* [Instrução dada]:
Copie sem nenhuma alteração os registros, começando pela linha com "family: Rubiaceae" e seguindo até a linha com "collector number: 398". Inclua as duas linhas.

* [Dados extraídos de uma coleção]:
════════════════════
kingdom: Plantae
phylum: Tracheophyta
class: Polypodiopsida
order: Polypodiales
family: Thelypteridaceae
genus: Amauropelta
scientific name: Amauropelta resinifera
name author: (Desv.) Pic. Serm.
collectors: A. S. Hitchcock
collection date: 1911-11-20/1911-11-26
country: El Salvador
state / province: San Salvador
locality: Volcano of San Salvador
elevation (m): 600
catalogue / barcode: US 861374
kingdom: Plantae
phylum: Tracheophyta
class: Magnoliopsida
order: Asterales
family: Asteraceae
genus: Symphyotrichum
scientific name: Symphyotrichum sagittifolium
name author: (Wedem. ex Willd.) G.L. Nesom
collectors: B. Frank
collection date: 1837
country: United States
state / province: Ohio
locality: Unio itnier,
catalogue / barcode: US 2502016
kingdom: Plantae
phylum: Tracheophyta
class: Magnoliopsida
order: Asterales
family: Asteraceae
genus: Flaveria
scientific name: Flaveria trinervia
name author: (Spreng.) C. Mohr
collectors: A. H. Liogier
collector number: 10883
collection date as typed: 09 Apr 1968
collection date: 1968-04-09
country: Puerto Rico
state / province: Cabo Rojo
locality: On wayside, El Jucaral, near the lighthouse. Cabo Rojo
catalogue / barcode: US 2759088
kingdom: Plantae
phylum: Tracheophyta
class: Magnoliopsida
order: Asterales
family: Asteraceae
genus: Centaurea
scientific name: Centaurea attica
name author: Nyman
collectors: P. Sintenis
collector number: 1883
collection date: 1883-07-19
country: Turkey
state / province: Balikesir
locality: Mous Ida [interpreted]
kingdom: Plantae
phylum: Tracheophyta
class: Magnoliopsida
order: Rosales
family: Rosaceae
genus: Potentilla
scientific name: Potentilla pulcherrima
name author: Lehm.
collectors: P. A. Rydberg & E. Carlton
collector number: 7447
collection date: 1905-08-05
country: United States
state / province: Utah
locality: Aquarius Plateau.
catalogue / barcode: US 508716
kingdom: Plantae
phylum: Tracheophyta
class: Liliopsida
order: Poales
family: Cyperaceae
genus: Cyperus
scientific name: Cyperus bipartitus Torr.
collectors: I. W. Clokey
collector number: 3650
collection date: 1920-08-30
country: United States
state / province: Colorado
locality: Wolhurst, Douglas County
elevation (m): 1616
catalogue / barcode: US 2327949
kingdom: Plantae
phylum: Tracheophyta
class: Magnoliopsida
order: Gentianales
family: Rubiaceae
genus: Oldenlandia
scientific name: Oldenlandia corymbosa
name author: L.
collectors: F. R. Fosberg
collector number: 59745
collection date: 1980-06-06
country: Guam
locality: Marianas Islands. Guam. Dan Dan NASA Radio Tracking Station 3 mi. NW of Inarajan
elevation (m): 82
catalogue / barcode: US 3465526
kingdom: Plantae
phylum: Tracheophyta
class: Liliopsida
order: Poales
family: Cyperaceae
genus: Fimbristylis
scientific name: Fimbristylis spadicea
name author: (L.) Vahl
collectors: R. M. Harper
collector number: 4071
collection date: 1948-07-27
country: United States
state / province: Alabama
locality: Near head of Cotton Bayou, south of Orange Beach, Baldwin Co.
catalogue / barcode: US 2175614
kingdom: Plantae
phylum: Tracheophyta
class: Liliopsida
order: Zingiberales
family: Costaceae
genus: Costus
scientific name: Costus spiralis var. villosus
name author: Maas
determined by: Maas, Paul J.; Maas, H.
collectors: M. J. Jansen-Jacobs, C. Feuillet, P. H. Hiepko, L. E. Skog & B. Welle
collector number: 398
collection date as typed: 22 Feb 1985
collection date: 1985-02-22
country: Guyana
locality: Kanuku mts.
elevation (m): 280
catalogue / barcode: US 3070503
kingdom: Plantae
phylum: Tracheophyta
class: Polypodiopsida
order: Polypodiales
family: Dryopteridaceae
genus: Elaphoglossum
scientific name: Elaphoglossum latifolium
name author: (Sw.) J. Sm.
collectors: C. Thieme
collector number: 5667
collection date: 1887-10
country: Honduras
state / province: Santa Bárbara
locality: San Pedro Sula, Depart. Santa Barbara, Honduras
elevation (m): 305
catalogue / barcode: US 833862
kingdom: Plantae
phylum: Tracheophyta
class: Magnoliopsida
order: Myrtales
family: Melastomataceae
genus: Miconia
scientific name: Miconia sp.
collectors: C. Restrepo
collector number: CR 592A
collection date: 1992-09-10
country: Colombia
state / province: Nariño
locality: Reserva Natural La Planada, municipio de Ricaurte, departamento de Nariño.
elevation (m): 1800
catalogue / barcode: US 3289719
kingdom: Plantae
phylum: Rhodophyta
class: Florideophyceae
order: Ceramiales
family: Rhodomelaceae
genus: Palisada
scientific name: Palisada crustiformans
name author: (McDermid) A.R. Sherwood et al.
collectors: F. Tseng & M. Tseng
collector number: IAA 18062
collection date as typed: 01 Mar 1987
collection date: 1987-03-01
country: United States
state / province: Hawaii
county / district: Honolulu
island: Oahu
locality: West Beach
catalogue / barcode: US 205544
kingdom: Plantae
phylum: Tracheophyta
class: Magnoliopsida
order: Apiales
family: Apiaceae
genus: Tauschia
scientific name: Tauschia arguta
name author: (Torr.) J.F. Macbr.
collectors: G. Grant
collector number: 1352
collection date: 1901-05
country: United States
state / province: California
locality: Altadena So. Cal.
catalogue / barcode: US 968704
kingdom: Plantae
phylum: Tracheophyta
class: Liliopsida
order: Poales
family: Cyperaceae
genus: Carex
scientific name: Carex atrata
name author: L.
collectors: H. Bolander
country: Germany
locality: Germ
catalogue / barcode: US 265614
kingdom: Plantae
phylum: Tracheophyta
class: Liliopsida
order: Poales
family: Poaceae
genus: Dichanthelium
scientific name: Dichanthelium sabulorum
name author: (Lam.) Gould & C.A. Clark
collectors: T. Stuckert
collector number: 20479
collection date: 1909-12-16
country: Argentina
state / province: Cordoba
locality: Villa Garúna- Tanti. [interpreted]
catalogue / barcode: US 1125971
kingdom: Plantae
════════════════════
* [Resultado do exercício]:
family: Rubiaceae
genus: Oldenlandia
scientific name: Oldenlandia corymbosa
name author: L.
collectors: F. R. Fosberg
collector number: 59745
collection date: 1980-06-06
country: Guam
locality: Marianas Islands. Guam. Dan Dan NASA Radio Tracking Station 3 mi. NW of Inarajan
elevation (m): 82
catalogue / barcode: US 3465526
kingdom: Plantae
phylum: Tracheophyta
class: Liliopsida
order: Poales
family: Cyperaceae
genus: Fimbristylis
scientific name: Fimbristylis spadicea
name author: (L.) Vahl
collectors: R. M. Harper
collector number: 4071
collection date: 1948-07-27
country: United States
state / province: Alabama
locality: Near head of Cotton Bayou, south of Orange Beach, Baldwin Co.
catalogue / barcode: US 2175614
kingdom: Plantae
phylum: Tracheophyta
class: Liliopsida
order: Zingiberales
family: Costaceae
genus: Costus
scientific name: Costus spiralis var. villosus
name author: Maas
determined by: Maas, Paul J.; Maas, H.
collectors: M. J. Jansen-Jacobs, C. Feuillet, P. H. Hiepko, L. E. Skog & B. Welle
collector number: 398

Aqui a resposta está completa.